● To do
Quote every line below exactly and skip any picture.

Data section start

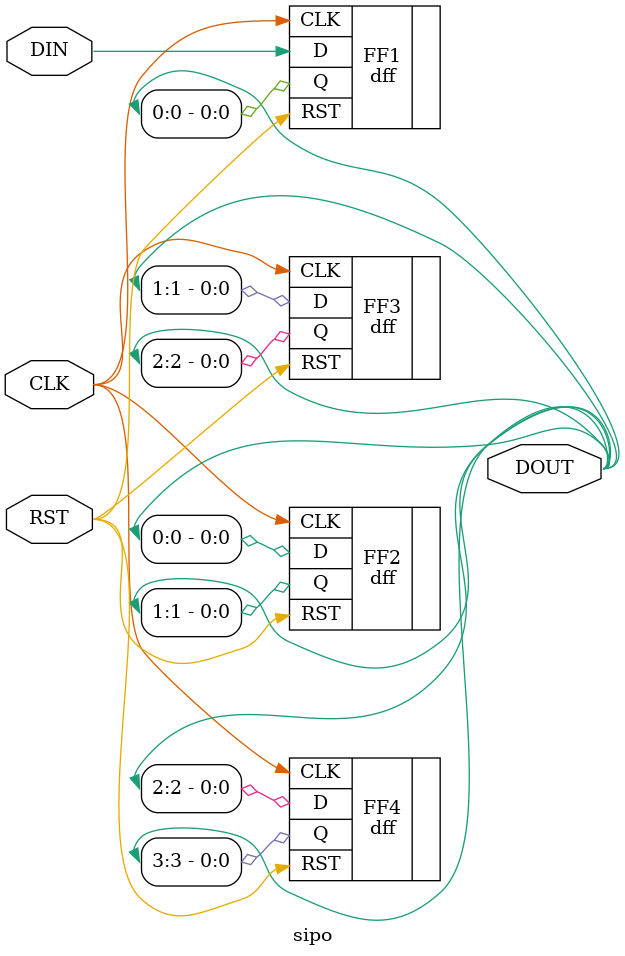
<source format=v>
/*
    Shift Register but for parallel
    4-bit, right shift

    AKA a SIPO (Serial in, Paralel Out)
*/
`timescale 1ns / 1ps
module sipo(
    input DIN,
    input CLK,
    input RST,
    output [3:0] DOUT  
    );

    // Internal wires for FF connections
    wire [2:0] Q_INT;

    dff FF1(.D(DIN),      .CLK(CLK), .RST(RST), .Q(DOUT[0]));       // First bit in
    dff FF2(.D(DOUT[0]),  .CLK(CLK), .RST(RST), .Q(DOUT[1]));
    dff FF3(.D(DOUT[1]),  .CLK(CLK), .RST(RST), .Q(DOUT[2]));
    dff FF4(.D(DOUT[2]),  .CLK(CLK), .RST(RST), .Q(DOUT[3]));       // Last bit in
endmodule
</source>
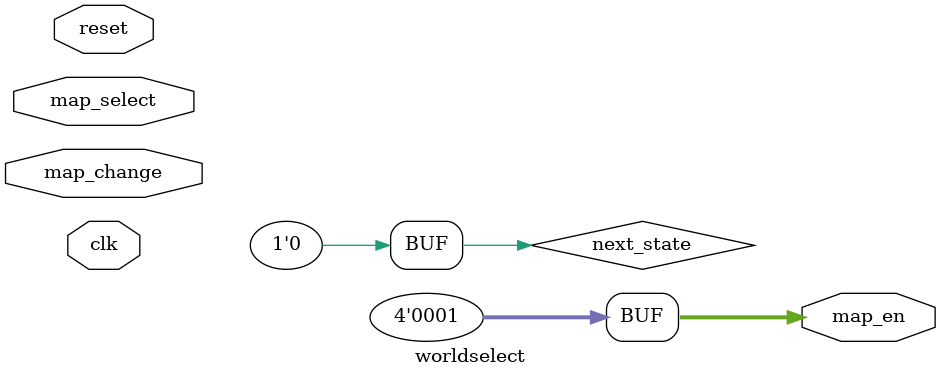
<source format=v>



module worldselect(	input wire clk,
                    input wire reset, 
					input wire map_change, 
					input wire [1:0] map_select, 
					output reg [3:0] map_en );
					
	parameter 	map1 = 4'b0001,
				map2 = 4'b0010,
				map3 = 4'b0100,
				map4 = 4'b1000;
				
	reg state, next_state;
	
	// State: one of four maps enabled
	
	// State register
	always @( posedge clk or posedge map_change or posedge reset ) begin
		if ( reset )
			state = map1;
		else if ( map_change )
			state = next_state;
		else
			state = state;
	end
	
	// State output logic
	always @( state ) begin
		case( state )
			map1:
				map_en = map1;
			map2:
				map_en = map2;
			map3:
				map_en = map3;
			map4:
				map_en = map4;
			default:
				map_en = map1;
		endcase 
	end
	
	// Next state generation decode logic on select change.
	always @( map_select ) begin
		case ( map_select )
		0: 
			next_state = map1;
		1:
			next_state = map2;
		2:
			next_state = map3;
		3:
			next_state = map4;
		default:
			next_state = map1;
		endcase
	end
		
	// Next state generation decode logic if no map_select change.
	always @( state ) begin
		if( state == map4 )
			next_state = map1;
		else
			next_state = state << 1;
	end 
		

	
	endmodule
			
</source>
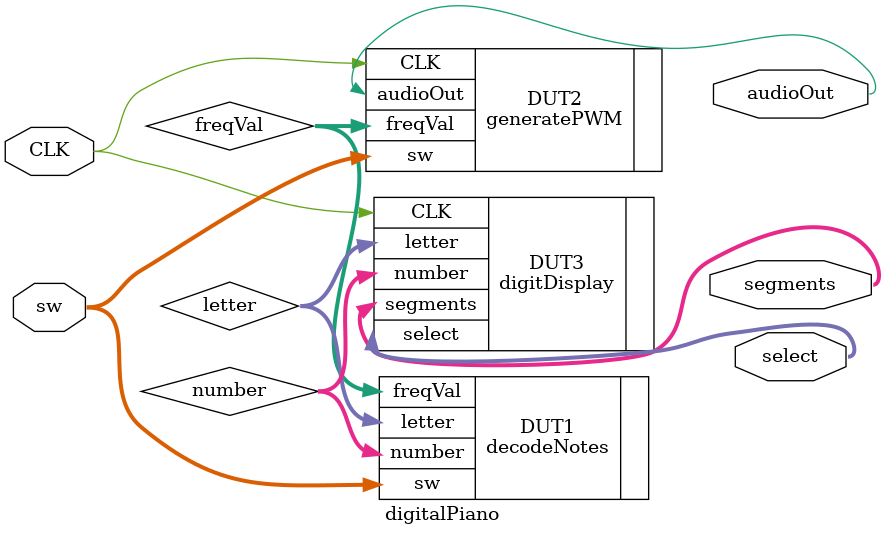
<source format=v>

`timescale 1ns / 1ps

module digitalPiano (input CLK,             // 100 MHz clock
                     input [15:0] sw,       // 16 Switches
                     output audioOut,         // Audio output
                     output [3:0] select,       // Used to select 1 of the 4 digits on the seven-segment display
                     output [6:0] segments);    // Represents the actual 1-digit output value

    wire [17:0] freqVal;    // Frequency value
    wire [6:0] letter;      // Letter of musical note
    wire [6:0] number;      // Octave of musical note

    decodeNotes DUT1 (.sw(sw),              // Instance of decodeNotes module
                      .freqVal(freqVal),
                      .letter(letter),
                      .number(number));

    generatePWM DUT2 (.CLK(CLK),            // Instance of generatePWM module
                      .sw(sw),
                      .freqVal(freqVal),
                      .audioOut(audioOut));
    
    digitDisplay DUT3 (.CLK(CLK),           // Instance of digitDisplay module
                       .letter(letter),
                       .number(number),
                       .select(select),
                       .segments(segments));

endmodule

</source>
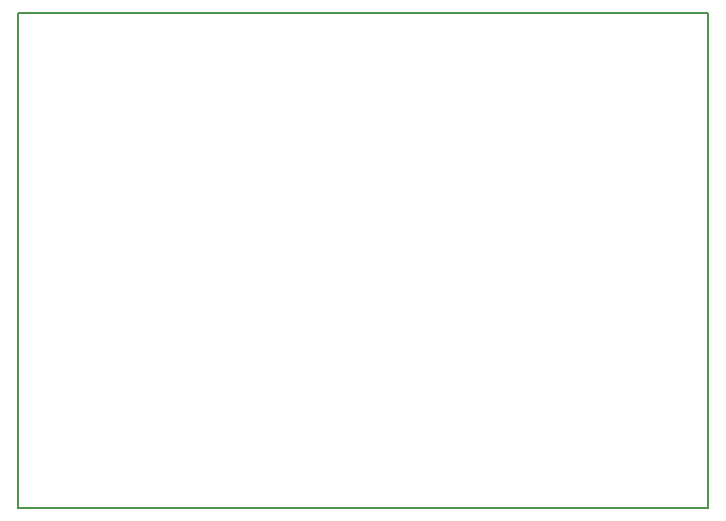
<source format=gm1>
G04 #@! TF.FileFunction,Profile,NP*
%FSLAX46Y46*%
G04 Gerber Fmt 4.6, Leading zero omitted, Abs format (unit mm)*
G04 Created by KiCad (PCBNEW 4.0.1-stable) date 2016 September 03, Saturday 14:10:29*
%MOMM*%
G01*
G04 APERTURE LIST*
%ADD10C,0.100000*%
%ADD11C,0.150000*%
G04 APERTURE END LIST*
D10*
D11*
X167640000Y-127000000D02*
X167640000Y-85090000D01*
X109220000Y-127000000D02*
X167640000Y-127000000D01*
X109220000Y-85090000D02*
X109220000Y-127000000D01*
X167640000Y-85090000D02*
X109220000Y-85090000D01*
M02*

</source>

Data section end

● Response
<source format=v>
/*
    Shift Register but for parallel
    4-bit, right shift

    AKA a SIPO (Serial in, Paralel Out)
*/
`timescale 1ns / 1ps
module sipo(
    input DIN,
    input CLK,
    input RST,
    output [3:0] DOUT  
    );

    // Internal wires for FF connections
    wire [2:0] Q_INT;

    dff FF1(.D(DIN),      .CLK(CLK), .RST(RST), .Q(DOUT[0]));       // First bit in
    dff FF2(.D(DOUT[0]),  .CLK(CLK), .RST(RST), .Q(DOUT[1]));
    dff FF3(.D(DOUT[1]),  .CLK(CLK), .RST(RST), .Q(DOUT[2]));
    dff FF4(.D(DOUT[2]),  .CLK(CLK), .RST(RST), .Q(DOUT[3]));       // Last bit in
endmodule
</source>
<source format=v>



module worldselect(	input wire clk,
                    input wire reset, 
					input wire map_change, 
					input wire [1:0] map_select, 
					output reg [3:0] map_en );
					
	parameter 	map1 = 4'b0001,
				map2 = 4'b0010,
				map3 = 4'b0100,
				map4 = 4'b1000;
				
	reg state, next_state;
	
	// State: one of four maps enabled
	
	// State register
	always @( posedge clk or posedge map_change or posedge reset ) begin
		if ( reset )
			state = map1;
		else if ( map_change )
			state = next_state;
		else
			state = state;
	end
	
	// State output logic
	always @( state ) begin
		case( state )
			map1:
				map_en = map1;
			map2:
				map_en = map2;
			map3:
				map_en = map3;
			map4:
				map_en = map4;
			default:
				map_en = map1;
		endcase 
	end
	
	// Next state generation decode logic on select change.
	always @( map_select ) begin
		case ( map_select )
		0: 
			next_state = map1;
		1:
			next_state = map2;
		2:
			next_state = map3;
		3:
			next_state = map4;
		default:
			next_state = map1;
		endcase
	end
		
	// Next state generation decode logic if no map_select change.
	always @( state ) begin
		if( state == map4 )
			next_state = map1;
		else
			next_state = state << 1;
	end 
		

	
	endmodule
			
</source>
<source format=v>

`timescale 1ns / 1ps

module digitalPiano (input CLK,             // 100 MHz clock
                     input [15:0] sw,       // 16 Switches
                     output audioOut,         // Audio output
                     output [3:0] select,       // Used to select 1 of the 4 digits on the seven-segment display
                     output [6:0] segments);    // Represents the actual 1-digit output value

    wire [17:0] freqVal;    // Frequency value
    wire [6:0] letter;      // Letter of musical note
    wire [6:0] number;      // Octave of musical note

    decodeNotes DUT1 (.sw(sw),              // Instance of decodeNotes module
                      .freqVal(freqVal),
                      .letter(letter),
                      .number(number));

    generatePWM DUT2 (.CLK(CLK),            // Instance of generatePWM module
                      .sw(sw),
                      .freqVal(freqVal),
                      .audioOut(audioOut));
    
    digitDisplay DUT3 (.CLK(CLK),           // Instance of digitDisplay module
                       .letter(letter),
                       .number(number),
                       .select(select),
                       .segments(segments));

endmodule

</source>
<source format=gm1>
G04 #@! TF.FileFunction,Profile,NP*
%FSLAX46Y46*%
G04 Gerber Fmt 4.6, Leading zero omitted, Abs format (unit mm)*
G04 Created by KiCad (PCBNEW 4.0.1-stable) date 2016 September 03, Saturday 14:10:29*
%MOMM*%
G01*
G04 APERTURE LIST*
%ADD10C,0.100000*%
%ADD11C,0.150000*%
G04 APERTURE END LIST*
D10*
D11*
X167640000Y-127000000D02*
X167640000Y-85090000D01*
X109220000Y-127000000D02*
X167640000Y-127000000D01*
X109220000Y-85090000D02*
X109220000Y-127000000D01*
X167640000Y-85090000D02*
X109220000Y-85090000D01*
M02*

</source>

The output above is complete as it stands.